Upgrade ORDER is the classic: management cluster before workload clusters; air gap means re-seed the registry with the new release bundle BEFORE anything. Node pool questions hinge on MachineDeployment being the unit of scaling.

§Section 3 in one breath

Dex authenticates against your IdP; Kommander roles govern the fleet plane while cluster RBAC governs inside, with inheritance flowing workspace → project → cluster. The logging stack (Logging Operator + Loki) and monitoring stack (Prometheus + Alertmanager + Grafana, centralized at the management cluster) are platform apps you enable, customize, persist, and scale. Velero needs object storage + snapshot classes and is driven by its CLI. The autoscaler manages node counts per pool bounds. Upgrades flow management first, air gaps re-seed first, and node pools are MachineDeployments.

§Self check

1. A user logs in via LDAP fine but sees an empty Kommander UI. What is missing, and at which layer?

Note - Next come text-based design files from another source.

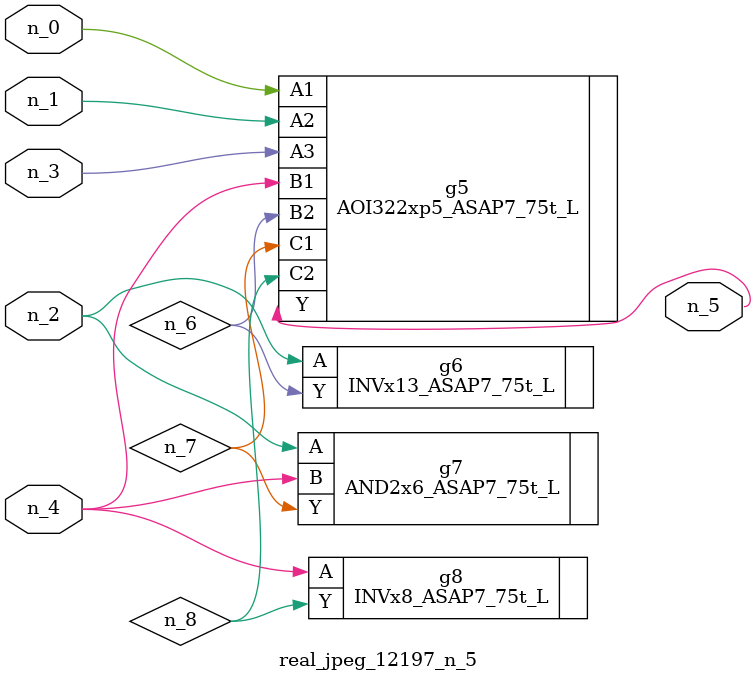
<source format=v>
module real_jpeg_12197_n_5 (n_4, n_0, n_1, n_2, n_3, n_5);

input n_4;
input n_0;
input n_1;
input n_2;
input n_3;

output n_5;

wire n_8;
wire n_6;
wire n_7;

AOI322xp5_ASAP7_75t_L g5 ( 
.A1(n_0),
.A2(n_1),
.A3(n_3),
.B1(n_4),
.B2(n_6),
.C1(n_7),
.C2(n_8),
.Y(n_5)
);

INVx13_ASAP7_75t_L g6 ( 
.A(n_2),
.Y(n_6)
);

AND2x6_ASAP7_75t_L g7 ( 
.A(n_2),
.B(n_4),
.Y(n_7)
);

INVx8_ASAP7_75t_L g8 ( 
.A(n_4),
.Y(n_8)
);


endmodule
</source>
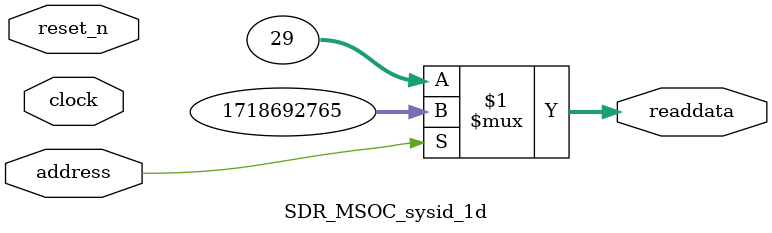
<source format=v>



// synthesis translate_off
`timescale 1ns / 1ps
// synthesis translate_on

// turn off superfluous verilog processor warnings 
// altera message_level Level1 
// altera message_off 10034 10035 10036 10037 10230 10240 10030 

module SDR_MSOC_sysid_1d (
               // inputs:
                address,
                clock,
                reset_n,

               // outputs:
                readdata
             )
;

  output  [ 31: 0] readdata;
  input            address;
  input            clock;
  input            reset_n;

  wire    [ 31: 0] readdata;
  //control_slave, which is an e_avalon_slave
  assign readdata = address ? 1718692765 : 29;

endmodule



</source>
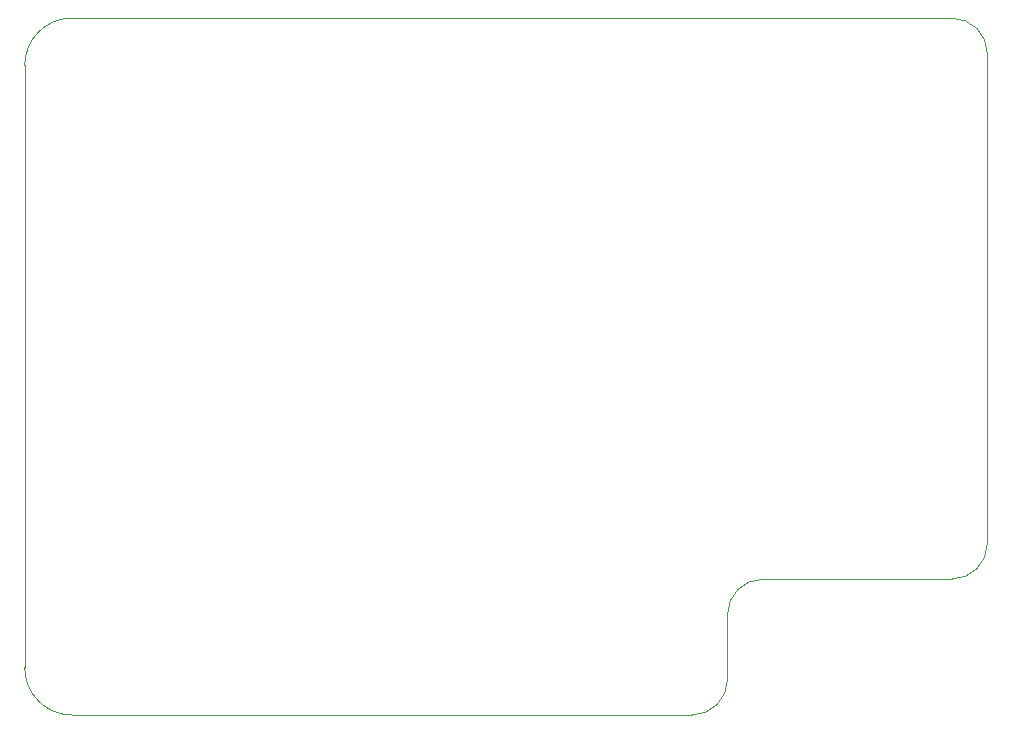
<source format=gm1>
G04 #@! TF.GenerationSoftware,KiCad,Pcbnew,(6.0.9)*
G04 #@! TF.CreationDate,2023-02-06T23:42:05+02:00*
G04 #@! TF.ProjectId,vodesht_vyzel,766f6465-7368-4745-9f76-797a656c2e6b,rev?*
G04 #@! TF.SameCoordinates,Original*
G04 #@! TF.FileFunction,Profile,NP*
%FSLAX46Y46*%
G04 Gerber Fmt 4.6, Leading zero omitted, Abs format (unit mm)*
G04 Created by KiCad (PCBNEW (6.0.9)) date 2023-02-06 23:42:05*
%MOMM*%
%LPD*%
G01*
G04 APERTURE LIST*
G04 #@! TA.AperFunction,Profile*
%ADD10C,0.100000*%
G04 #@! TD*
G04 APERTURE END LIST*
D10*
X115000000Y-72000000D02*
X115000000Y-123000000D01*
X174500000Y-124000000D02*
X174500000Y-118500000D01*
X171500000Y-127000000D02*
G75*
G03*
X174500000Y-124000000I0J3000000D01*
G01*
X119000000Y-127000000D02*
X171500000Y-127000000D01*
X193500000Y-115500000D02*
X177500000Y-115500000D01*
X115000000Y-123000000D02*
G75*
G03*
X119000000Y-127000000I4000000J0D01*
G01*
X119000000Y-68000000D02*
G75*
G03*
X115000000Y-72000000I0J-4000000D01*
G01*
X193500000Y-115500000D02*
G75*
G03*
X196500000Y-112500000I0J3000000D01*
G01*
X177500000Y-115500000D02*
G75*
G03*
X174500000Y-118500000I0J-3000000D01*
G01*
X196500000Y-71000000D02*
G75*
G03*
X193500000Y-68000000I-3000000J0D01*
G01*
X196500000Y-112500000D02*
X196500000Y-71000000D01*
X193500000Y-68000000D02*
X119000000Y-68000000D01*
M02*

</source>
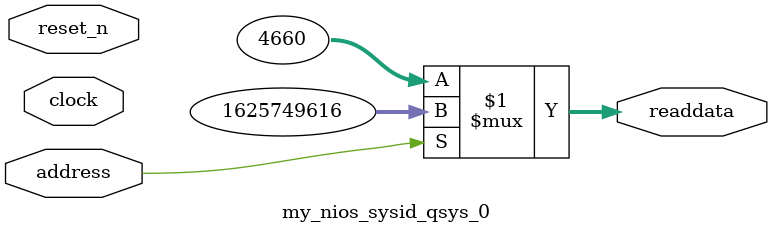
<source format=v>



// synthesis translate_off
`timescale 1ns / 1ps
// synthesis translate_on

// turn off superfluous verilog processor warnings 
// altera message_level Level1 
// altera message_off 10034 10035 10036 10037 10230 10240 10030 

module my_nios_sysid_qsys_0 (
               // inputs:
                address,
                clock,
                reset_n,

               // outputs:
                readdata
             )
;

  output  [ 31: 0] readdata;
  input            address;
  input            clock;
  input            reset_n;

  wire    [ 31: 0] readdata;
  //control_slave, which is an e_avalon_slave
  assign readdata = address ? 1625749616 : 4660;

endmodule



</source>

2. Velero backups fail with storage location errors. Name the two dependencies you verify first.

3. Team A must not see Team B's logs in Grafana. What feature solves this and what is it scoped to?

4. Pods sit Pending at 9am daily, nodes idle by noon. Which feature, and what two bounds configure it?

5. Air-gapped fleet upgrade from NKP 2.12 to the next release: what is step zero, and which cluster upgrades first?